Entertainment

Stepping out

Dance and film don’t always mix well onstage—too often the only thing they share is the space. But David Parsons’ new “Dawn to Dusk” uses both so effectively, you can’t think of one without the other.

The subject is something you couldn’t get across without film, an ecological ballet celebrating the wetlands of Florida. The landscape of quiet marshes and trees with enormous, spreading roots is projected on the backdrop, but the line between stage and screen is blurred. When an alligator swims across, an onstage dancer backs away from it. Later, several dancers line up to form the spine of their own alligator.

The dancers show up in the film, dancing on location. A solo in the ruined foundation of a building becomes a duet when the same dancer performs it live.

The deft combining is impressive—and sadly, more disappointing when Parsons loses his train of thought. To finish, he tacks on a sexy Latin number about nightlife in Miami. Though the dancers are all strong performers and look good in very little clothing, it has nothing to do with the rest of the piece.

“Black Flowers,” a sextet to Chopin by former companymember Katarzyna Skarpetowska, also feels one idea shy of success. The piece has an uncertain mood similar to last year’s promising “A Stray’s Lullaby.”

The three men and three women slowly walk in the dark with their backs to us, and one or two dancers break forward to agonize emotionally. But the angst seems generic.

Skarpetowska avoids the stereotypical male-female duet in favor of less obvious groupings, but she ends abruptly before you can figure out who these folks are and why they’re so upset.
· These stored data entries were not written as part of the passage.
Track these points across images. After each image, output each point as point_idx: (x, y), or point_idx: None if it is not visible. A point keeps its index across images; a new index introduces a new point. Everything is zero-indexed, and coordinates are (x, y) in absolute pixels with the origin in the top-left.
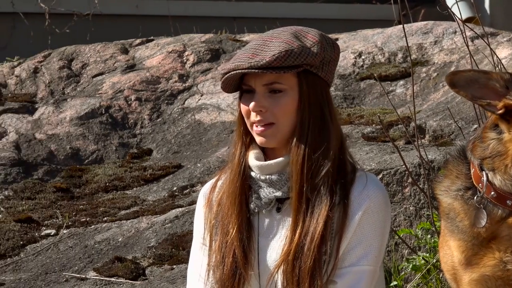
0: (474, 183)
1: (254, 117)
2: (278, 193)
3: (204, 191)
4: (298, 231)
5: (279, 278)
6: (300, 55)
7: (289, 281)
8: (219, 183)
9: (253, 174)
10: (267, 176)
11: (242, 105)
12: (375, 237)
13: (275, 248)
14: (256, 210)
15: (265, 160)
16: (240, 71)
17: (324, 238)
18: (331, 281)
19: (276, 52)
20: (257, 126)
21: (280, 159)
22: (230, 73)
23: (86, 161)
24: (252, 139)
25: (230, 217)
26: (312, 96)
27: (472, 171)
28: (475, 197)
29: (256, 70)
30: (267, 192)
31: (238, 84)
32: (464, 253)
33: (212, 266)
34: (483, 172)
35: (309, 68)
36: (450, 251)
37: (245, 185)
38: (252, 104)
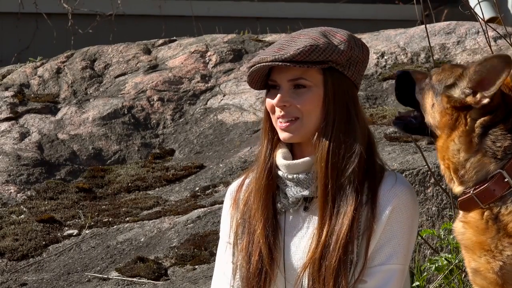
0: None
1: (278, 112)
2: (305, 192)
3: (230, 191)
4: (324, 230)
5: (305, 276)
6: (326, 51)
7: (315, 280)
8: (247, 181)
9: (280, 173)
10: (294, 175)
11: (267, 101)
12: (404, 236)
13: (301, 246)
14: (283, 210)
15: (293, 159)
16: (264, 64)
17: (350, 237)
18: (360, 280)
19: (301, 46)
20: (281, 122)
21: (307, 158)
22: (255, 66)
23: (109, 161)
24: (278, 137)
25: (257, 215)
26: (337, 94)
27: None
28: None
29: (280, 63)
30: (294, 191)
31: (265, 80)
32: None
33: (238, 264)
34: None
35: (334, 66)
36: None
37: (272, 183)
38: (276, 99)
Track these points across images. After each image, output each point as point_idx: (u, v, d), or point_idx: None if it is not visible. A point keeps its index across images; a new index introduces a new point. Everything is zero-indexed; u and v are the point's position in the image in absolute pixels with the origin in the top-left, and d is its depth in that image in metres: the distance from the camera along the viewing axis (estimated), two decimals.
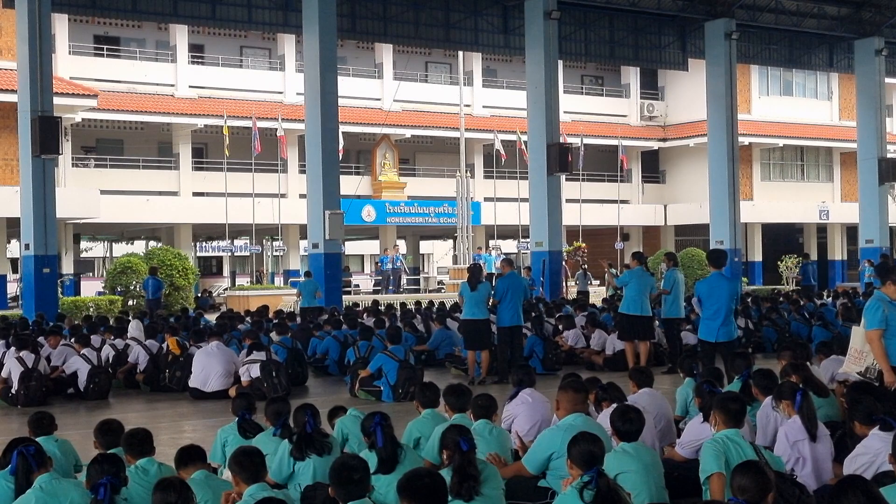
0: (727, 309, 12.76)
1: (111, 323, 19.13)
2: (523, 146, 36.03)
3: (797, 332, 19.33)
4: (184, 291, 31.12)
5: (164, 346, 15.48)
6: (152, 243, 44.73)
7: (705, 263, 24.06)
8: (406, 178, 42.20)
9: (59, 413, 10.18)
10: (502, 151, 39.33)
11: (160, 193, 37.30)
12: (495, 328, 15.91)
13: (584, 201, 42.01)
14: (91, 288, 38.62)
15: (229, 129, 35.69)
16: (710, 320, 12.84)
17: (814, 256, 46.82)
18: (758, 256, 47.35)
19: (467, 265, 22.06)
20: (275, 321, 18.97)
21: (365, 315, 21.21)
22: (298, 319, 20.97)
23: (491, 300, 15.75)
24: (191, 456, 6.34)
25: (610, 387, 8.22)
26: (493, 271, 34.49)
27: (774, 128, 46.25)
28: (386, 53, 42.21)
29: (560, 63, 32.55)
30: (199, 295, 36.96)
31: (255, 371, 13.93)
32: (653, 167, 49.15)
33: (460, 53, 38.93)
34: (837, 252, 49.51)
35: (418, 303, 25.33)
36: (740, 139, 34.82)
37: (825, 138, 47.70)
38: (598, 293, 32.67)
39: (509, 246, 48.04)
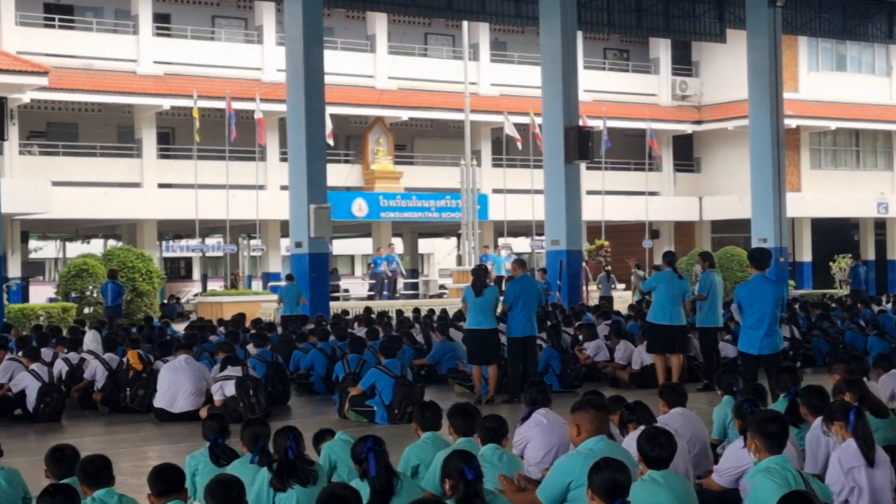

One last number for the ensemble would help tie things together.

There’s always “Caught,” the strobe-lit solo that’s Parsons’ signature work. Compact and muscular Steve Vaughn is an expert at timing his movement to the flashes so that it looks as if he’s floating across the stage. “Caught” also ends abruptly and hinges on its one gimmick, but it highlights what Parsons does best—entertain.